Yaffe avoids several stereotypes popular in much contemporary Jewish literature: the dominant Jewish Mother, and the Jew-Gentile confrontation, particularly in matters sexual, as an expression of, or as a means of resolving feelings of inferiority. In general, he maintains a comic narrative tone—some of the scenes are funny—and though his characters are forever lecturing each other, their messages are frequently as confused as they are. The novels themselves preach little other than a deep compassion for the small man and his hopes.
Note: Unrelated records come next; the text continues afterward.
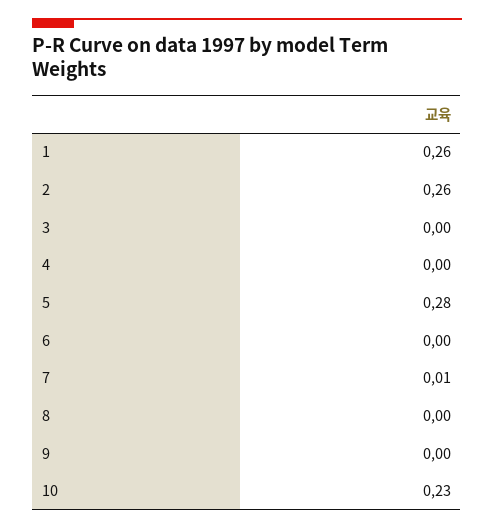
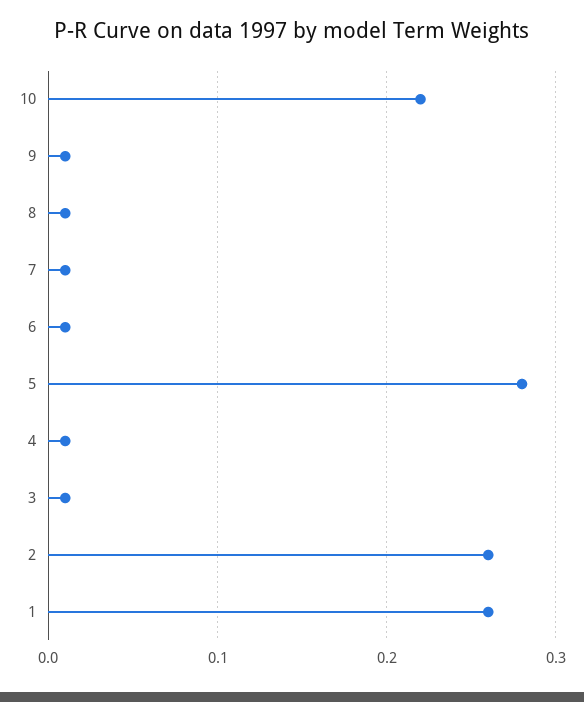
3: 0 -> 0.01
4: 0 -> 0.01
6: 0 -> 0.01
8: 0 -> 0.01
9: 0 -> 0.01
10: 0.23 -> 0.22

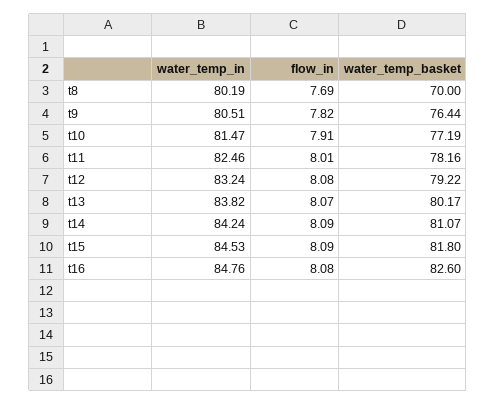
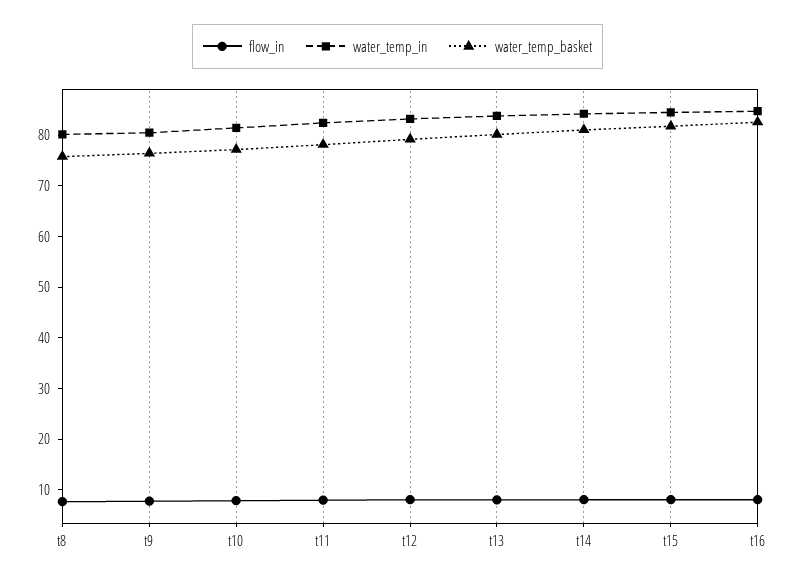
water_temp_basket, t8: 70 -> 76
The theme of the dreamer in search of his vision makes a terrifying appearance in Nothing But the Night, which is based on the Nathan Leopold-Richard Loeb murder case of 1924, and the celebrated defense by Clarence Darrow. The case history is seen through the eyes of one of the young men, not as an investigation of the criminal mind, but as a study of a lonely and creative child. As in Chekhov, Yaffe's characters take their emotions very seriously and ponder them deeply. They are often trapped by their own visions and the pressures to succeed imposed from outside. In their struggle to hold on to their dreams, they are destroyed, transformed, and occasionally liberated. An example of the latter is presented in Nobody Does You Any Favors, which despite its 1940s cinema-sounding title is perhaps his best novel. As opposed to the earlier New York novels which suggest short stories in their structural focus on a single event, Nobody Does You Any Favors with its time span of roughly forty years allows for an extended development and growth in character. The confrontation between father and son is drawn with an understanding and passion valid beyond a scene of very special terror and insight. Certainly this novel is a significant contribution to American literature of the twentieth century.

The Voyage of the Franz Joseph represented an epic departure from his usual drawing room style. Like Nothing But the Night, it is based on an historical event, the sailing of the German liner St. Louis in 1939 with a thousand Jewish refugees searching for a homeland.